Tasks and exercises:
(a) In the inequality solution below, why does the derivative f'(0) get set equal to zero? Answer in one to three sentences.
(b) Answer from the inequality solution below:
(i) What value does f take at x = 0?
(ii) Which theorem does the solution invoke when working with the first derivative?
(iii) What product does the expression factor into once t is replaced by 6?
(c) Print the part of the inequality solution below that opens with the words containing "f(x)=t^x+1-2^x-3^x" and closes with "is also positive.".

Selected passage:

What is the positive number t, if t^x+1=>3^x+2^x and positive x?

We'll create the function
f:[0;+infinte)->R

f(x)=t^x+1-2^x-3^x

We
notice that for x=0, we'll get:

f(0) = t^0 + 1 - 2^o - 3^0
= 1+1 - 1-1 = 0

We also notice that f(x) is positive for
any value of x, that is also positive.

We'll conclude that
x=0 is a minimum point.

We'll determine the 1st derivative
of f(x):

f'(x) = t^x*ln t - 2^x*ln 2 - 3^x*ln
3

Based on Fermat's theorem we'll
have:

f'(0)=0 if and only if ln t - ln 2 - ln 3 =
0

We'll move ln 2 and ln 3 to the right
side:

ln t = ln 2 + ln 3

ln t
= ln (2*3)

ln t = ln
6

t=6

We'll substitute t by 6
and we'll
get:

6^x+1=>3^x+2^x

6^x
- 2^x - 3^x + 1 >=0

2^x*3^x - 2^x - 3^x + 1
>=0

(3^x-1)(2^x-1)>=0 true, for any positive
x.

The inequality  t^x+1=>3^x+2^x is
true for t = 6.

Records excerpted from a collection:
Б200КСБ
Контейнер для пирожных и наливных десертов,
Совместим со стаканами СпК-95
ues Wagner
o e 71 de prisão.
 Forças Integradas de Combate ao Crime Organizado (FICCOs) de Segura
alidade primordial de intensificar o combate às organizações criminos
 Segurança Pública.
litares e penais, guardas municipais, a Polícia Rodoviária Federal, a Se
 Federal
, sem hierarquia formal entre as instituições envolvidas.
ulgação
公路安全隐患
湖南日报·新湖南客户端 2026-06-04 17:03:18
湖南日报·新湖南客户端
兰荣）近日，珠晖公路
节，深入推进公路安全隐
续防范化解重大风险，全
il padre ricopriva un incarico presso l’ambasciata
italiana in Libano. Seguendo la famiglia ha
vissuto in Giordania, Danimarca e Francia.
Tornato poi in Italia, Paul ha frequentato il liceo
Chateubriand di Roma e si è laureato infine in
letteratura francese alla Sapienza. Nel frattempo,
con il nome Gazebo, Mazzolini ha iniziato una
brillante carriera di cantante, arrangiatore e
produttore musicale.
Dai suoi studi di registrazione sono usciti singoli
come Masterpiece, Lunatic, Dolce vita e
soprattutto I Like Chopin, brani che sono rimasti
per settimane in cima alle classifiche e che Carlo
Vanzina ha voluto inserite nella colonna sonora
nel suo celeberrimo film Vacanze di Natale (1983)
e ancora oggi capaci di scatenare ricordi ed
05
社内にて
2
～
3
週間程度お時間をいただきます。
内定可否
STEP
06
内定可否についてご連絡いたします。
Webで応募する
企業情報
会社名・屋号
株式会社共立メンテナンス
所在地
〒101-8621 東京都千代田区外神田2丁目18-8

Answers to the exercise:
(a) Since f(0) = 0 and f(x) is positive for any positive x, x = 0 is a minimum point of f. By Fermat's theorem, the derivative at that minimum must be zero, so f'(0) = 0, which gives ln t − ln 2 − ln 3 = 0.

(b)
(i) 0
(ii) Fermat's theorem
(iii) (3^x-1)(2^x-1)

(c)
f(x)=t^x+1-2^x-3^x

We
notice that for x=0, we'll get:

f(0) = t^0 + 1 - 2^o - 3^0
= 1+1 - 1-1 = 0

We also notice that f(x) is positive for
any value of x, that is also positive.